> [Your task] Give back each entry unchanged, minus pictures.

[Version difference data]
Content starts
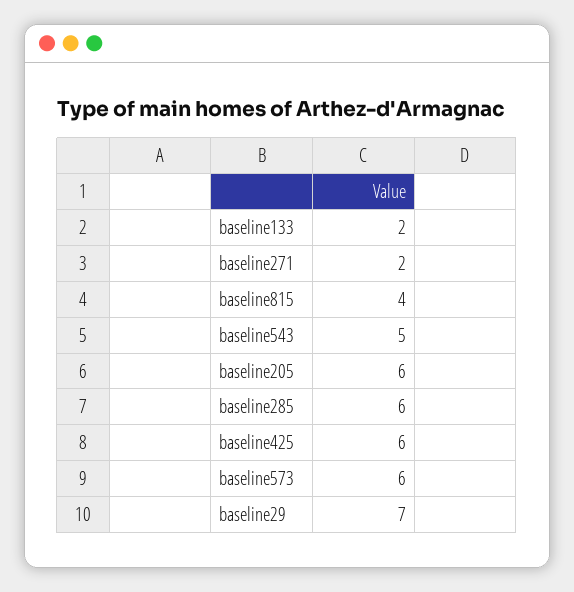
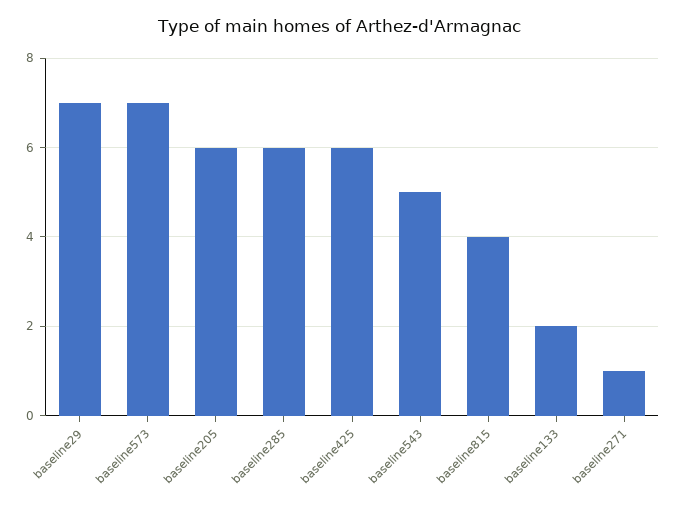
  {
    "baseline133": 2,
-   "baseline271": 2,
+   "baseline271": 1,
    "baseline815": 4,
    "baseline543": 5,
    "baseline205": 6,
    "baseline285": 6,
    "baseline425": 6,
-   "baseline573": 6,
+   "baseline573": 7,
    "baseline29": 7
  }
Content ends
> [Reply to the exercise]
  {
    "baseline133": 2,
-   "baseline271": 2,
+   "baseline271": 1,
    "baseline815": 4,
    "baseline543": 5,
    "baseline205": 6,
    "baseline285": 6,
    "baseline425": 6,
-   "baseline573": 6,
+   "baseline573": 7,
    "baseline29": 7
  }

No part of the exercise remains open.